Hasil studi tim peneliti dari Inggris menemukan bahwa jimat keberuntungan bisa benar-benar membawa keberuntungan, tapi hanya dalam pikiran orang yang membawanya. Dalam realitas, peluang sebenarnya memang sudah ada di sana, bukan karena adanya jimat tersebut.

Walau begitu, mereka yang membawa jimat kebanyakan merasa amat beruntung dan merasa lebih percaya diri. Studi tersebut dilakukan oleh tim peneliti dari Psychology Departmen, University of Hertfordshire, yang dipimpin oleh Profesor Richard Wiseman.

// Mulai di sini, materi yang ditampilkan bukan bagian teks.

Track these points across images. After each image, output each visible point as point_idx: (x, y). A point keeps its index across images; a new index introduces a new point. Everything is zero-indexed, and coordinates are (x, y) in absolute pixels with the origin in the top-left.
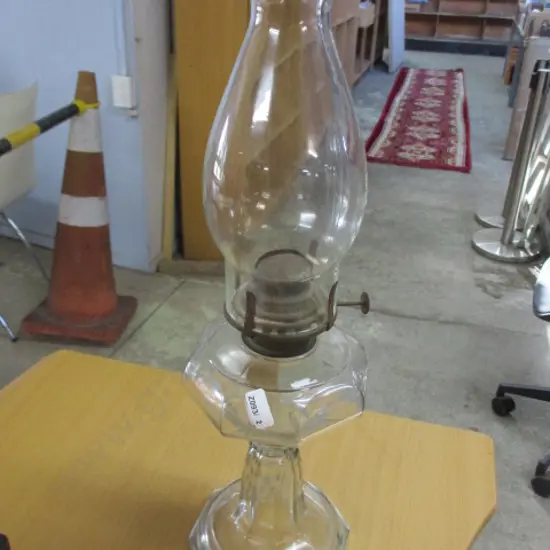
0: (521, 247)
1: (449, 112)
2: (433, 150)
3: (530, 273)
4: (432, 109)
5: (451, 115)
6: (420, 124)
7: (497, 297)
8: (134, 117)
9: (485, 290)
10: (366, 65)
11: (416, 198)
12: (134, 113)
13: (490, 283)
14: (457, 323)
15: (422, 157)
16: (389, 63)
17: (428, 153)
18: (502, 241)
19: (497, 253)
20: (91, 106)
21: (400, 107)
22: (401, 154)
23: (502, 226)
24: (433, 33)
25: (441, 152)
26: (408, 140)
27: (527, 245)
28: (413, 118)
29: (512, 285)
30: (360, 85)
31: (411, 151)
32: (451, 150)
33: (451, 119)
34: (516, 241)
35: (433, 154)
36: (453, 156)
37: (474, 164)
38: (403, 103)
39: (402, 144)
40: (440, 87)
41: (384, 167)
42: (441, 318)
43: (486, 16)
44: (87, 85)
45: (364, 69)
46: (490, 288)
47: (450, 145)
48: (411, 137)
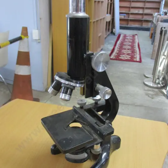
0: (159, 83)
1: (134, 46)
2: (130, 56)
3: (162, 91)
4: (129, 45)
5: (135, 47)
6: (125, 49)
7: (153, 98)
8: (39, 42)
9: (149, 96)
10: (108, 33)
11: (126, 70)
12: (39, 41)
13: (150, 94)
14: (141, 106)
15: (126, 58)
16: (115, 33)
17: (128, 57)
18: (153, 82)
19: (151, 85)
20: (26, 37)
21: (119, 45)
22: (120, 58)
23: (152, 78)
24: (128, 24)
25: (132, 57)
26: (122, 54)
27: (161, 83)
28: (123, 48)
29: (157, 95)
30: (107, 39)
31: (123, 57)
32: (135, 56)
33: (134, 48)
34: (157, 82)
35: (130, 57)
36: (136, 58)
37: (143, 60)
38: (120, 44)
39: (120, 55)
40: (130, 39)
41: (115, 61)
42: (136, 104)
43: (143, 19)
44: (25, 31)
45: (108, 34)
46: (150, 96)
47: (135, 55)
48: (123, 53)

Hasil studi menunjukkan membawa jimat keberuntungan saat mengambil nomor lotere, sama sekali tak membantu untuk menang. Akan tetapi, 30% dari mereka yang membawa jimat mengaku keberuntungan mereka meningkat dengan mendapatkan nomor-nomor yang ‘menyerempet’.
Intinya, jika dipakai untuk hal-hal yang amat tergantung dari peluang, seperti mendapatkan nomor lotere, jimat tidak ada efeknya,”
Namun untuk keberuntungan dalam sisi kehidupan lainnya, jimat membantu orang bersangkutan memperbesar kesempatan untuk mendapatkannya.”
itulah kata Profesor Richard Wiseman. Hal itu disebabkan pembawa jimat umumnya merasa lebih percaya diri, aman, dan optimis akan masa depan mereka, tambahnya.

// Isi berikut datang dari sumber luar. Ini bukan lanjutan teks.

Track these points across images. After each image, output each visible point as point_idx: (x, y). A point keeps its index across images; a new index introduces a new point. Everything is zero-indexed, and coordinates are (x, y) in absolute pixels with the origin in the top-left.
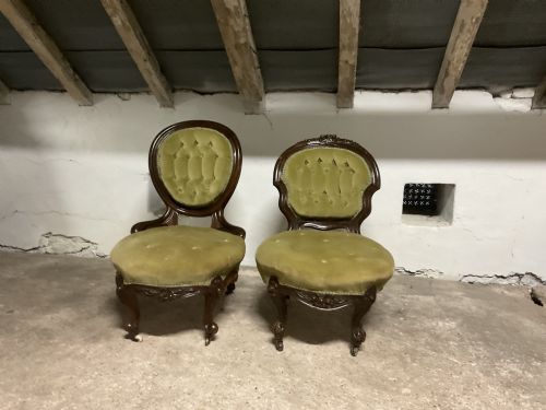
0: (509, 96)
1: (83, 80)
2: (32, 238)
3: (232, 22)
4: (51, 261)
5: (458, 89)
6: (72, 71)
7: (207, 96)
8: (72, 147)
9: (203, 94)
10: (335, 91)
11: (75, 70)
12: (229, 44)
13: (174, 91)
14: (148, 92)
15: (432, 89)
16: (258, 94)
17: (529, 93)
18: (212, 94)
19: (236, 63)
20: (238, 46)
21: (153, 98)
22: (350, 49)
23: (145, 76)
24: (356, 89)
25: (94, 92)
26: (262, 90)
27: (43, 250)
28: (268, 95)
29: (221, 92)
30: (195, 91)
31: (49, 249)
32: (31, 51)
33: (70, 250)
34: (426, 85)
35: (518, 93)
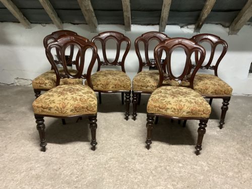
0: (186, 27)
1: (27, 19)
2: (11, 80)
3: (83, 3)
4: (19, 89)
5: (167, 24)
6: (23, 16)
7: (76, 25)
8: (25, 45)
9: (74, 24)
10: (124, 25)
11: (24, 15)
12: (83, 9)
13: (63, 23)
14: (53, 23)
15: (159, 24)
16: (95, 25)
17: (193, 26)
18: (78, 24)
19: (86, 16)
20: (86, 10)
21: (55, 25)
22: (127, 11)
23: (52, 19)
24: (132, 24)
25: (31, 23)
26: (96, 24)
27: (15, 84)
28: (99, 26)
29: (81, 24)
30: (71, 23)
31: (18, 84)
32: (6, 8)
33: (26, 84)
34: (157, 23)
35: (189, 27)
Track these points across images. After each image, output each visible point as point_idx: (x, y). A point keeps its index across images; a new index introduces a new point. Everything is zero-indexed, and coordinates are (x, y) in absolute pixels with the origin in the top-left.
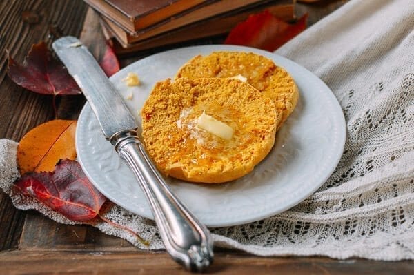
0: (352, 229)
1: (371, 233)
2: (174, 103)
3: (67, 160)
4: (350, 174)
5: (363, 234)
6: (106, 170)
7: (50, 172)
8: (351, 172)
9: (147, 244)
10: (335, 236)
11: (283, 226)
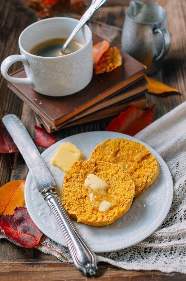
0: (174, 251)
1: (184, 254)
2: (82, 175)
3: (21, 207)
4: (174, 218)
5: (180, 254)
6: (43, 216)
7: (11, 215)
8: (175, 217)
9: (66, 260)
10: (165, 254)
11: (138, 248)
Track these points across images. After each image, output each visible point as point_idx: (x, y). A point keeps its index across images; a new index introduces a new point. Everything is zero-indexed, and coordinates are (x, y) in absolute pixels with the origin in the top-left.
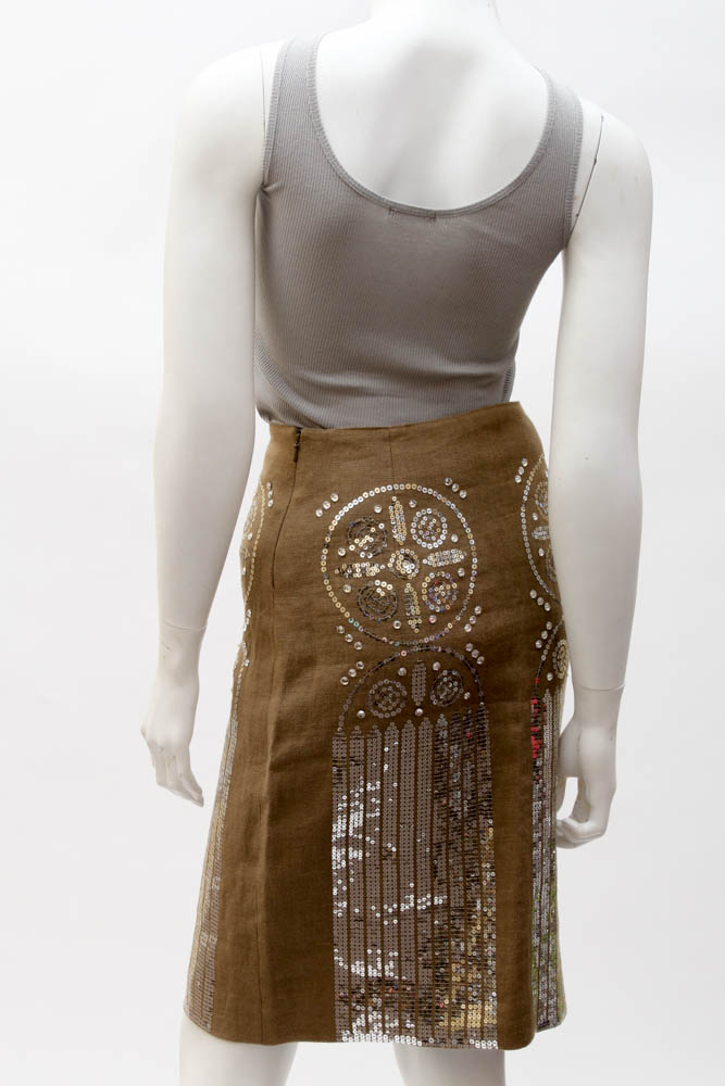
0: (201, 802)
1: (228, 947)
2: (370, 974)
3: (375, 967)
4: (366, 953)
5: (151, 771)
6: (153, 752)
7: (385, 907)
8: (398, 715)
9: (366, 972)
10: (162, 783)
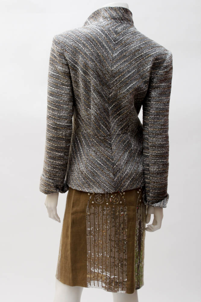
0: (60, 221)
1: (63, 259)
2: (95, 271)
3: (96, 270)
4: (94, 266)
5: (47, 214)
6: (48, 209)
7: (99, 254)
8: (102, 204)
9: (94, 271)
10: (50, 217)
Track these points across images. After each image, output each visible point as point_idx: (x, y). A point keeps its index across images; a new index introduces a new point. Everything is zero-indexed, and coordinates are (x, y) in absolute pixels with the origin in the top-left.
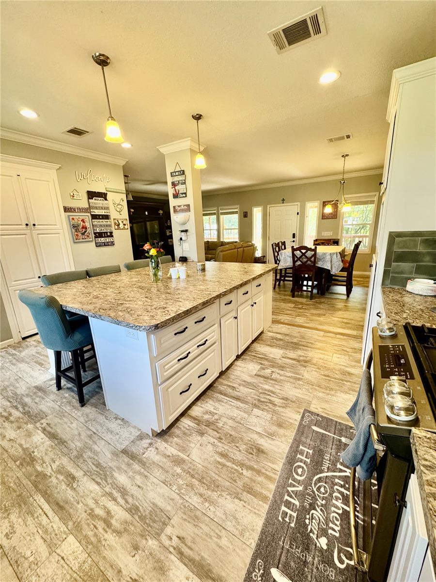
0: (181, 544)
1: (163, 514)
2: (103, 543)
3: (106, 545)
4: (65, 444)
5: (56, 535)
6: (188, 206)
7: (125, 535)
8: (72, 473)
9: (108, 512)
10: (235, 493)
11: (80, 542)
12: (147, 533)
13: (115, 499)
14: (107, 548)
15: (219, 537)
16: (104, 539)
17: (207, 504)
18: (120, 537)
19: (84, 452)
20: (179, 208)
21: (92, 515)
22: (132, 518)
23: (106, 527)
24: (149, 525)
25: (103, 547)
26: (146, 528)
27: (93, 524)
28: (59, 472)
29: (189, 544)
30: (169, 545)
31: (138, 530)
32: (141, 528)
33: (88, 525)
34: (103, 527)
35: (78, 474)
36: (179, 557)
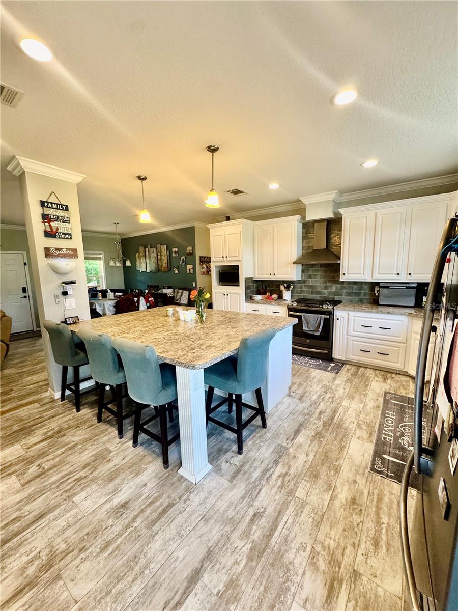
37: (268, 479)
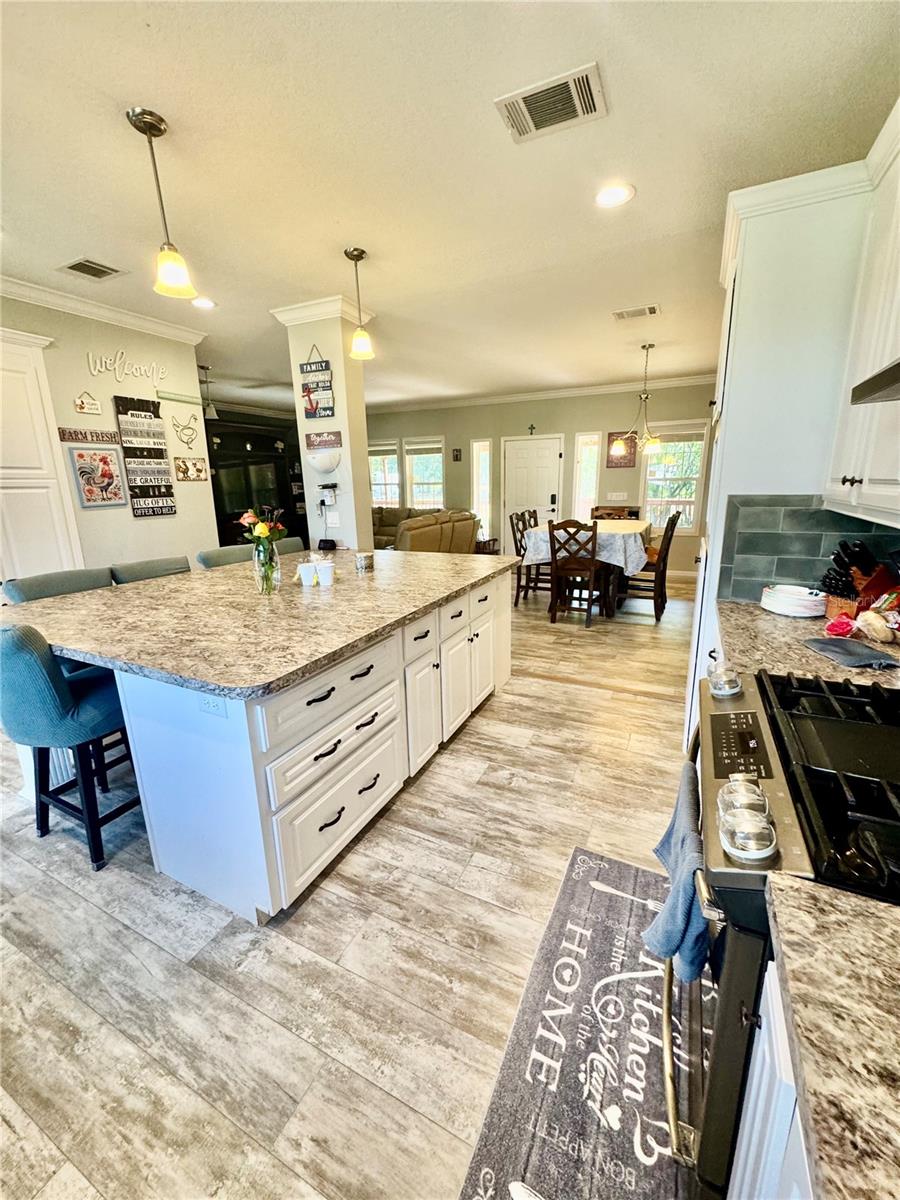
0: (322, 1156)
1: (280, 1093)
2: (145, 1172)
3: (150, 1178)
4: (57, 956)
5: (32, 1167)
6: (338, 434)
7: (194, 1150)
8: (73, 1021)
9: (157, 1103)
10: (434, 1032)
11: (89, 1178)
12: (245, 1139)
13: (172, 1073)
14: (154, 1184)
15: (403, 1129)
16: (146, 1165)
17: (376, 1063)
18: (182, 1156)
19: (102, 971)
20: (318, 439)
21: (118, 1111)
22: (210, 1111)
23: (149, 1137)
24: (248, 1121)
25: (142, 1183)
26: (244, 1128)
27: (120, 1133)
28: (41, 1021)
29: (338, 1152)
30: (295, 1160)
31: (223, 1134)
32: (232, 1129)
33: (109, 1135)
34: (143, 1136)
35: (86, 1022)
36: (315, 1184)
37: (162, 1062)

Dalam studi tersebut, tim peneliti meminta sekitar 100 orang yang tersebut di Inggris untuk membawa ulang logam jaman Ratu Victoria yang selama banyak yang menganggapnya sebagai jimat keberuntungan.

Partisipan diminta untuk membawa jimat tersebut dan mencacat keberuntungan mereka dalam hal kesehatan dan keuangan. Mereka yang melaporkan jimat tersebut ada efeknya, mengatakan bahwa keberuntungan mereka naik sampai 50%.